К месту будет заметить, что в этом последнем пункте аргументация М. Л. напоминает те возражения, которые были выдвинуты американскими историками русской средневековой культуры в адрес ослепительных парадигм, популяризированных школой Лотмана – Успенского[64]
. А еще больше эта аргументация напоминает упреки скептически настроенных критиков «нового историзма».Эти упреки направлены в первую очередь против того приоритета, который получает «пространство культуры» (cultural field) перед отдельным произведением искусства, а «среда» (environment) – перед индивидуальным автором произведения. Бахтинские терминологические новации, отразившиеся в первом, ставшем бестселлером, сборнике его статей в переводе на английский («The Dialogic Imagination», «Диалогическое воображение», 1981), зачастую фигурируют в критических разборах этих статей – и отнюдь не с доброжелательной интонацией. Ведь «диалог», в широком смысле этого слова, – одна из основных метафор исследовательского метода, который основывается на «обращении к широкой аудитории и открытости для дискуссии» (circulation and exchange); диалог в этом смысле стремится не только к словесной, но, можно сказать, к телесной коммуникации. Во всяком случае, именно так понимает и определяет диалог «новый историзм». Он считает старый историзм «монологическим», отмечает в этой связи Эдвард Пехтер в своей статье «Новый историзм и недовольство им»: «Гринблатт склонен рассматривать познание литературы и познание культуры как составные части одного и того же процесса интерпретации – части, имманентно взаимооживляющие» [Pech-ter 1987: 293].

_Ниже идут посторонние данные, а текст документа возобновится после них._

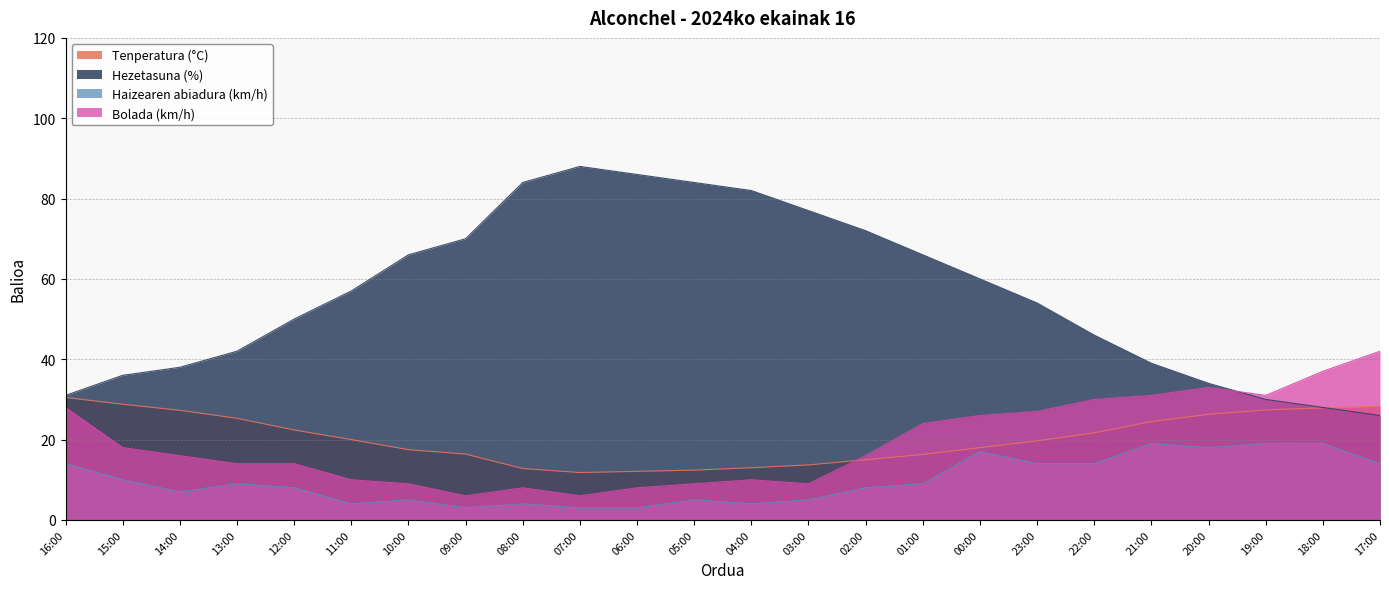

Where is the first local maximum for Haizearen abiadura (km/h)?

13:00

В какой-то мере, конечно, то, о чем здесь идет речь, – это старый, даже старомодный вопрос о контекстуализации, о влияниях общества на текст и текста на общество. Но автор цитируемой статьи имеет в виду нечто иное, и тут его неудовлетворенность «новым историзмом» начинает напоминать реакцию некоторых известных раблезистов на книгу Бахтина о Рабле. «Ход мысли здесь, – пишет Пехтер, – явно односторонний: от текста культуры – к литературному тексту; и в результате текст культуры оказывается в привилегированном положении в качестве единственно устойчивой и определяющей точки отсчета» [Pech-ter 1987: 296]. Раньше таким устойчивым центром предполагался автор; теперь им стало «пространство» – место, в котором действующими силами являются не личности, но «власть» и «дискурс». А между тем означенные «пространства» не обладают стабильностью в такой мере, как это свойственно авторским художественным произведениям, – не обладают детерминацией и интенцией. Но именно поэтому устойчивым центром любого текста оказывается сам литературный критик.

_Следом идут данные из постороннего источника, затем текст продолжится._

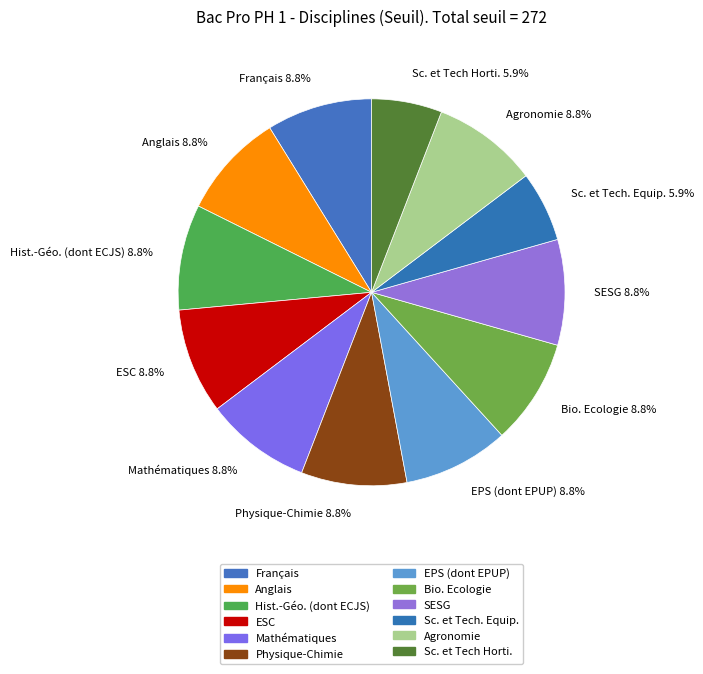

What is the total percentage of EPS (dont EPUP) and Bio. Ecologie?

17.6%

На этом критическом основании возникают все прочие сомнения и возражения в духе Гаспарова. Анекдот, искусственно приспособленный к личному вкусу критика, приравнивается по значению заключенной в нем информации к какому-нибудь произведению Шекспира. Конечно, Шекспир остается исходным объектом почитания и исследования. Однако для последователей «нового историзма» основополагающая функция искусства все же заключается в создании «резонанса и удивления». Джон Ли отмечает в этой связи, что у Гринблатта «чувство “удивления” совсем бесчувственно к тому вызову, который исходит от цельных произведений искусства. Художественные произведения вызывают удовольствие и изумление – и только»; в результате Гринблатт «выводит происхождение удивления из культа чудесного <…> Новый историзм на самом деле положил в свое основание анекдоты как метонимическое средство, контролирующее критическую практику: анекдот делает возможным inventio и придает форму dispositio» [Lee 1995: 297–299][65]
. Куски и фрагменты легко собрать и персонифицировать, поскольку критик держит в своих руках и располагает по-своему все необходимые соединительные нити. Анекдоты и слухи по природе своей не поддаются верификации. Поэтому они становятся материалом, с помощью которого сочиняют выдумки – вроде той (скажет нам Гаспаров), которую Бахтин рассказывает про «мениппею».Гаспаровская критика такого типа, как мы убедились, до крайности резкая – настолько, насколько Гаспаров может быть резким. Ценность такой принципиальной критики всегда состоит в том, чтобы выставить на всеобщее обозрение и разоблачить возможные эксцессы веры – всякой веры. Ибо то, что называется «критикой» (critique) – если заниматься ею честно, – не может не вовлекать в свою серьезную игру и не навлекать на себя ответные, равнодостойные удары контркритики. И так всегда совершалась, обогащалась и развивалась история литературной критики.